Вскоре мне случилось уехать из Нью-Йорка. Меня уже давно приглашали погостить в свои загородные поместья разные заядлые охотники и прочие любители скачек и других видов спорта, так что в город я вернулся только через несколько месяцев. Конечно, я частенько вспоминал Корки, как-то у них там, уладилось ли все к общему согласию, и представьте себе, в первый же мой вечер в Нью-Йорке, заглянув в один из тихих кабачков, где я бываю, когда не манят яркие огни, я увидел там Мюриэль Сингер. Она сидела одна за столиком возле двери, а Корки, надо полагать, отлучился позвонить по телефону. Я разлетелся к ней.

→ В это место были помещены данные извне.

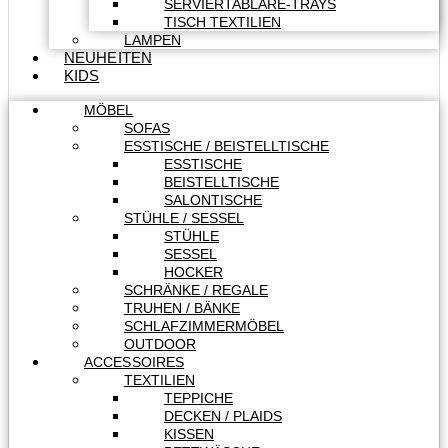
SERVIERTABLARE-TRAYS
TISCH TEXTILIEN
LAMPEN
NEUHEITEN
KIDS
MÖBEL
SOFAS
ESSTISCHE / BEISTELLTISCHE
ESSTISCHE
BEISTELLTISCHE
SALONTISCHE
STÜHLE / SESSEL
STÜHLE
SESSEL
HOCKER
SCHRÄNKE / REGALE
TRUHEN / BÄNKE
SCHLAFZIMMERMÖBEL
OUTDOOR
ACCESSOIRES
TEXTILIEN
TEPPICHE
DECKEN / PLAIDS
KISSEN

– Кого я вижу! Ну, и как? Рассказывайте, рассказывайте!

– А, это вы, мистер Вустер. Очень рада.

– Корки здесь?

– Прошу прощения?

– Вы ведь Корки ждете?

– Я вас не сразу поняла. Нет, я жду не его.

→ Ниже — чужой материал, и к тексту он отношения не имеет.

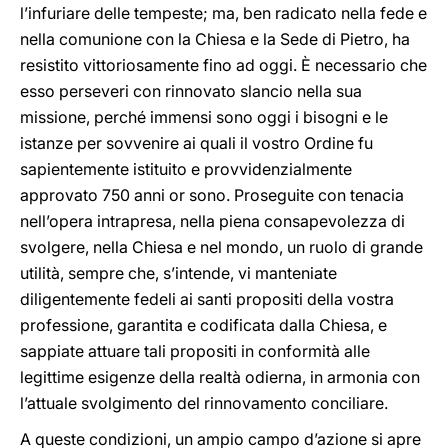
l’infuriare delle tempeste; ma, ben radicato nella fede e
nella comunione con la Chiesa e la Sede di Pietro, ha
resistito vittoriosamente fino ad oggi. È necessario che
esso perseveri con rinnovato slancio nella sua
missione, perché immensi sono oggi i bisogni e le
istanze per sovvenire ai quali il vostro Ordine fu
sapientemente istituito e provvidenzialmente
approvato 750 anni or sono. Proseguite con tenacia
nell’opera intrapresa, nella piena consapevolezza di
svolgere, nella Chiesa e nel mondo, un ruolo di grande
utilità, sempre che, s’intende, vi manteniate
diligentemente fedeli ai santi propositi della vostra
professione, garantita e codificata dalla Chiesa, e
sappiate attuare tali propositi in conformità alle
legittime esigenze della realtà odierna, in armonia con
l’attuale svolgimento del rinnovamento conciliare.
A queste condizioni, un ampio campo d’azione si apre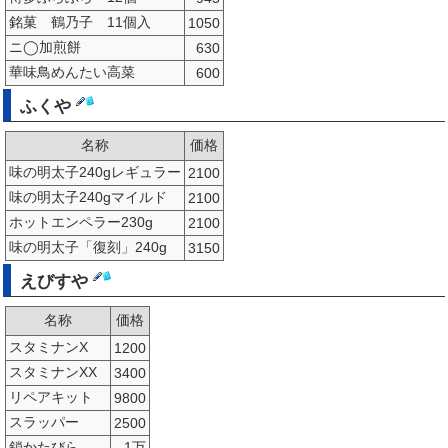
銘菓 鶴乃子 11個入
1050
ニ◯加煎餅
630
華味鳥めんたい高菜
600
ふくや
名称
価格
味の明太子240gレギュラー
2100
味の明太子240gマイルド
2100
ホットエンペラー230g
2100
味の明太子「復刻」240g
3150
えびすや
名称
価格
スタミナンX
1200
スタミナンXX
3400
リペアキット
9800
スラッパー
2500
鎖かたびら
1万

Что-то такое послышалось мне в ее голосе, вроде бы «А это еще что за личность такая?»

– Как, неужели вы поссорились с Корки?

– Поссорились?

– Ну, размолвка у вас произошла, пустяковое недопонимание, оба погорячились, бывает, знаете ли.

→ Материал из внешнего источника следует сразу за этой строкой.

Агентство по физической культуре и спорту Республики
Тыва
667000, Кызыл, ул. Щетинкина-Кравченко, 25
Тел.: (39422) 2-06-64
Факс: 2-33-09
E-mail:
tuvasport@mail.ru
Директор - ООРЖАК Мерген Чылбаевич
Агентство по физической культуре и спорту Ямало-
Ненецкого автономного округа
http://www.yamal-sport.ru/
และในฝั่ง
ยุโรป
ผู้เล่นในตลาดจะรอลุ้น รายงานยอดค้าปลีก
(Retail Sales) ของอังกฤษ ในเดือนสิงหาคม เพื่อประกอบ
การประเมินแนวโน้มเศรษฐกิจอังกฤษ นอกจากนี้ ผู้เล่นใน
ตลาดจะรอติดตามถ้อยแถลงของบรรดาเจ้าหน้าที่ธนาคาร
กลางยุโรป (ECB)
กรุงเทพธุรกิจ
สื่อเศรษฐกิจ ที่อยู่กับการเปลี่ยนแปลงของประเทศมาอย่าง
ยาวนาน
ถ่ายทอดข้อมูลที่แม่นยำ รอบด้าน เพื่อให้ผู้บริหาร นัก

– С чего вы взяли? Не понимаю.

– Тогда в чем дело? Раньше вы всегда с ним обедали перед тем, как идти в театр.

– Я оставила сцену.

И тут до меня дошло. Я совсем забыл, как долго меня не было в городе.

– Ну да, как же, понимаю! Вы вышли замуж.

– Да.

– Потрясающе! Желаю вам всяческого счастья.

– Большое спасибо. Александр, – произнесла она, глядя мимо меня, – это мой знакомый… мистер Вустер.

Я обернулся. Рядом стоял субъект с бобриком седых, упрямо торчащих волос и красной от избытка здоровья физиономией. Устрашающего вида детина, хотя сейчас настроен мирно.

– Мистер Вустер, познакомьтесь, пожалуйста, с моим мужем. Александр, мистер Вустер – друг Брюса.

Старикан с чувством стиснул мне руку, только поэтому я и не грянулся со всего маху на пол. Стены, пол и потолок заходили ходуном.

– Стало быть, вы, мистер Вустер, знаете моего племянника, – донесся до меня его голос. – Хорошо бы вам удалось хоть немного вправить ему мозги, чтобы он бросил эту свою дурацкую мазню. Впрочем, мне кажется, он и сам начал входить в разум. Я это заметил, дорогая, когда он в первый раз пришел к нам обедать и познакомился с тобой. Был такой тихий, серьезный. Как будто что-то уразумел. Мистер Вустер, вы не откажете нам в удовольствии отобедать сейчас с нами? Или вы уже обедали?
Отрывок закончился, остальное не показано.